Beginning in the 2010s, Xu advocated for a new approach to the study of cognitive development, namely rational constructivism. She argued that human infants begin life with a set of proto-conceptual primitives such as object, number, and agent, and as young learners acquire language, these initial representations are transformed into a format that is compatible with language and propositional thought. She suggested that three types of learning mechanisms explain both belief revision and genuine conceptual change: (1) Language and symbol learning; (2) Bayesian inductive learning; and (3) Constructive thinking. She also suggests that infants and young children are active learners, and cognitive agency is part and parcel of development. In addition, she has explored the implications of rational constructivism for philosophy of mind and epistemology.

==Awards==
- 2006: Stanton Prize from the Society for Philosophy and Psychology.
- 2018: Guggenheim Fellowship
- She is a fellow of the Association for Psychological Science and is a member of the editorial board for Psychological Science.
- 2020: Fellow of the Society of Experimental Psychologists.

==Selected bibliography==
- Xu, F. (1995) Criteria of Object Individual and Numerical Identity in Infants and Adults: The Object-first Hypothesis. M.I.T.
- Leslie, A., Xu, F., Tremoulet, P, & Scholl, B. (1998)"Indexing and the object concept: developing 'what' and 'where' systems". Trends in Cognitive Sciences.
- Xu, F. & Spelke, S. (2000) "Large number discrimination in 6-month-old infants". Cognition.
- Xu, F., & Tenenbaum, J. B. (2007). Word learning as Bayesian inference. Psychological Review, 114(2), 245–272.
- Xu, F. & Garcia, V. (2008). Intuitive statistics by 8-month-old infants. Proceedings of the National Academy of Sciences 105 (13), 5012-5015
- Xu, F. & Kushnir, T., eds. (2012) Rational Constructivism in Cognitive Development. Advances in Child Development and Behavior, Vol. 43. Academic Press.

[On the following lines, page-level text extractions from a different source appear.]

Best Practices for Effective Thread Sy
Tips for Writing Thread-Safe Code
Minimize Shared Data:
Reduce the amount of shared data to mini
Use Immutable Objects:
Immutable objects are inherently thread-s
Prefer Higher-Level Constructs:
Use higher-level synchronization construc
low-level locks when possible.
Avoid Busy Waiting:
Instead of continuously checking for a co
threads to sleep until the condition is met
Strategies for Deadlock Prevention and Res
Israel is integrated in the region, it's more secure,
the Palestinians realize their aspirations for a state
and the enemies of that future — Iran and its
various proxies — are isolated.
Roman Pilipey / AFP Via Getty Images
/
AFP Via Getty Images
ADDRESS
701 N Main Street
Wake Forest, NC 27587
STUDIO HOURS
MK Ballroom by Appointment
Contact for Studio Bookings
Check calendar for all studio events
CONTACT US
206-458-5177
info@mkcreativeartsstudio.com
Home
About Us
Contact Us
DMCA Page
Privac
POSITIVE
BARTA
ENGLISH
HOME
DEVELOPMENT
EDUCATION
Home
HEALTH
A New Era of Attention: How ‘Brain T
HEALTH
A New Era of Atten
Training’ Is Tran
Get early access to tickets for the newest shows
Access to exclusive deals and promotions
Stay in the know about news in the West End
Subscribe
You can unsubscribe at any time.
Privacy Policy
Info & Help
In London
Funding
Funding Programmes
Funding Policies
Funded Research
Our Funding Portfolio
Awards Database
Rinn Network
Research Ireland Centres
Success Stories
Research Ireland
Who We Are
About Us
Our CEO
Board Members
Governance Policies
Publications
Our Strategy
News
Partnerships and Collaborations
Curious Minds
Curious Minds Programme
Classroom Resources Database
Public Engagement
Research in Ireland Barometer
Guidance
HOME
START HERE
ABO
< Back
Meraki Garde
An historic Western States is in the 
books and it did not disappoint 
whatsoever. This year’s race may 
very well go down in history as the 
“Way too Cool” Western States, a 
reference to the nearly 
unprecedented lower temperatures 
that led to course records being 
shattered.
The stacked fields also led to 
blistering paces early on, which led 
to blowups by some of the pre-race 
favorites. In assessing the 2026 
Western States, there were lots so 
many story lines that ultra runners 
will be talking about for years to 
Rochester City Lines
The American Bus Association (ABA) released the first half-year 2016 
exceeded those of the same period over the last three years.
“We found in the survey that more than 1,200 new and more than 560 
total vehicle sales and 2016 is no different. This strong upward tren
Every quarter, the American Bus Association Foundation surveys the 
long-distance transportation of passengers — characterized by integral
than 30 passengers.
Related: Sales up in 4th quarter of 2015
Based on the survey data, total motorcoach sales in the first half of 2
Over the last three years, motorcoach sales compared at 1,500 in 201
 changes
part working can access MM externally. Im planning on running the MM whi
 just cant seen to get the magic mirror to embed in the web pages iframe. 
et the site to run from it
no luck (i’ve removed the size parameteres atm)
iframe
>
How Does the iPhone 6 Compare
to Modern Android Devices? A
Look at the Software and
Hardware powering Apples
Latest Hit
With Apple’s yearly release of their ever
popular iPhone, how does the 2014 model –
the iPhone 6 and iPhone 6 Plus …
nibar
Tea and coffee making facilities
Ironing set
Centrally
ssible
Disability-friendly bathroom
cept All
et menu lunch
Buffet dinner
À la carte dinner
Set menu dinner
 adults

- Xu, F. & Kushnir, T. (2013) "Infants are rational constructive learners". Current Directions in Psychological Science.
- Xu. F. (2016) "Preliminary thoughts on a rational constructivist approach to cognitive development: primitives, symbols, learning, and thinking". In Core knowledge and concept change. Oxford University Press.
- Fedyk, M. & Xu, F. (2018) "The epistemology of rational constructivism". Review of Philosophy and Psychology.
- Xu, F. (2019) "Towards a rational constructivist theory of cognitive development". Psychological Review.
- Denison, S. & Xu, F. (2019) "Infant statisticians: the origins of reasoning under uncertainty". Perspectives on Psychological Science.